▶ _Reading passage_:
* start *

Convivium was a project of Cardus 2011‑2022, and is preserved here for archival purposes.
From Sea to SeaFrom Sea to Sea

From Sea to Sea

McLuhan's incarnate message, the politics of Jack Layton's death, and why Canada needs Winnipeg's new Jets. A continuing survey of religion, culture and public life.

Raymond J. de Souza
10 minute read

Marshall McLuhan and a New Magazine

The centenary of Marshall McLuhan's birth was celebrated this year, and the focus was understandably on how the great communications theorist anticipated the culture of the digital age. The mark of a great idea is that it is obvious once stated. That how we think and act is shaped by the mode of communication itself is now obvious to all.

The great professor was a serious Christian, a devout convert to Catholicism, a man who went to Mass daily, prayed the rosary with his family every night and rose early to read the Bible. McLuhan's religious thinking is essential to understanding his entire work, and the best introduction to his life as a Catholic thinker is a marvellous documentary made a few years back by Canadian filmmaker Deiren Masterson—McLuhan Way: In Search of Truth.

"Printing, radio, movies, TV—they actually alter our organs of perception without our knowing," the film quotes McLuhan, observing and also anticipating how patterns of thought, friendships and philosophies would change in the electronic age. When McLuhan was raising his six children, being sent to one's bedroom was a punishment of deprivation; today, parents try to get their kids out of their bedrooms, away from the laptop, video games and mobile phones. "In Jesus Christ there is no distance or separation between the medium and the message," McLuhan would say. "It's the one case where we can say that the medium and the message are fully one and the same."

McLuhan's famous dictum noted that how something is communicated—the medium—has its own effect on the message, independent of what is communicated. A text message may contain words of lapidary import, but the medium empties them of the significance they would assume if they were literally lapidary, carved in stone.

In the person of Jesus Christ, a divine person with a human nature, McLuhan saw that God reveals that He is personal and that He freely implicates Himself in the full breadth and depth of the human experience. The incarnate God chose a medium—our human nature – that contains its own message, namely that God loves His creation, enters it, suffers for it and redeems it. The Christian faith is that God came into this world of time and space in Jesus Christ, therefore this world of time and space was infused with indications, intuitions, and icons of the divine.

McLuhan's Catholic faith teaches that God makes us holy through the sacraments—baptism and Holy Communion above all. The Catholic sacramental imagination, the conviction that God uses the tangible things of this world—water, oil, bread, wine—as a means of grace is arguably the key to McLuhan's broader analysis of communication and culture.

Sacraments communicate the presence of an intangible person—God—through tangible things. In the same way, our body makes present an intangible reality greater than our body, namely our full personhood. The encounter of persons seeking not only communication but true communion—that deeper friendship rooted in a shared identity and mission—requires at some level an encounter of bodies, whether it is a smile, a handshake, a conversation or an embrace.

But our bodies are limited, and to overcome the distance that separates us we move to other forms of communication, each less corporeal than its predecessor—books, letters, phone calls, emails.

* end *

▶ _Given data_:

* start *

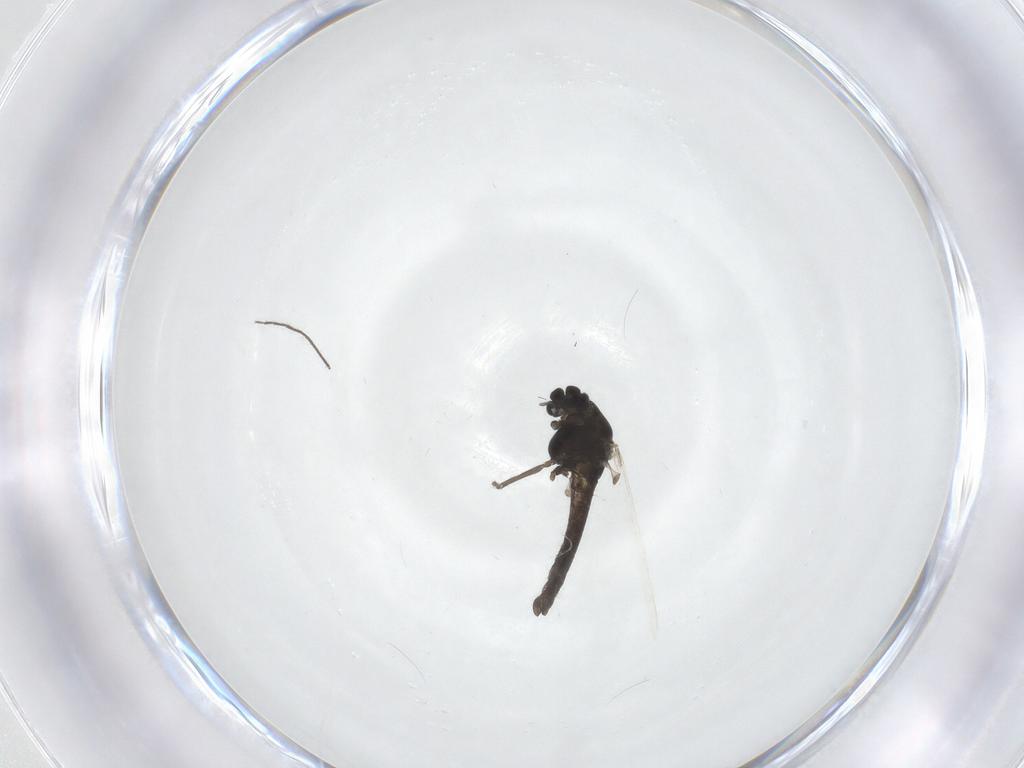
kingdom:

* end *

▶ _Instructions to follow_:
Carry on the essay about Marshall McLuhan's faith and media, which appears above the listing, starting after its final sentence.

▶ _Output_:
"When you are on the phone or on the air, you have no body," McLuhan said, speaking about modern communications creating "discarnate bodies."

The electronic age is thus fundamentally antisacramental. It does not make the intangible present through tangible matter, but rather takes tangible bodies and discarnates them, converting a person to a series of digital impulses which are present everywhere and nowhere all at once.

Here we glimpse McLuhan's importance as a religious thinker for the 21st century. The human spirit is uneasy with ever more powerful communications that leave the desire for communion unfulfilled. That felt desire is an opportunity for a renewed proclamation of the incarnate, personal God. Yet at the same time the means of making present that incarnate God—the sacraments—are radically undermined by the very same media culture.

All of which is rather sobering for those launching the venture of a new magazine dedicated to and animated by faith in our common life. We have been asked frequently: Why bother printing a magazine? Why not just do the whole thing online? We'll have a web presence to be sure, but we are convinced that magazines do something more than just convey information, which the internet does much faster and for far less cost. Magazines retain something of that tangible contact between readers and writers. The magazine enters one's home and remains, signifying a community to which the reader belongs, or at least takes an interest in. We are aiming here not just at conveying ideas, but building a community of those who take the role of faith seriously. Our common life can benefit from electronic communications but cannot be conducted entirely through it. A magazine does not replace an actual conversation, but it encourages participation in it and, at its best, is a tangible meeting between persons. Hundreds of thousands of words can flitter across our laptops and smartphones in day. Our hope is the words published in this new magazine might hang around a while. And for that, it is useful to employ a medium that might just do that, namely hang around your home or office, inviting you to join a conversation that may build up something of that communion that we all seek.

Marshall McLuhan died in his sleep. Masterson's film reveals the details of the final hours. In the evening a priest offered Mass in his home. McLuhan received Holy Communion and then enjoyed a glass of champagne and a cigar. All three were media with a message: God is here, present in the good things He gives us, the greatest of which is communion with God Himself in Jesus Christ. McLuhan died having participated in what St. Thomas Aquinas called the sacrum convivium—Holy Communion. His final evening was marked, too, by authentic human convivium, for which champagne and cigars are not necessary, but highly advantageous. We would like to think he would look kindly on a magazine, Convivium, dedicated to just that.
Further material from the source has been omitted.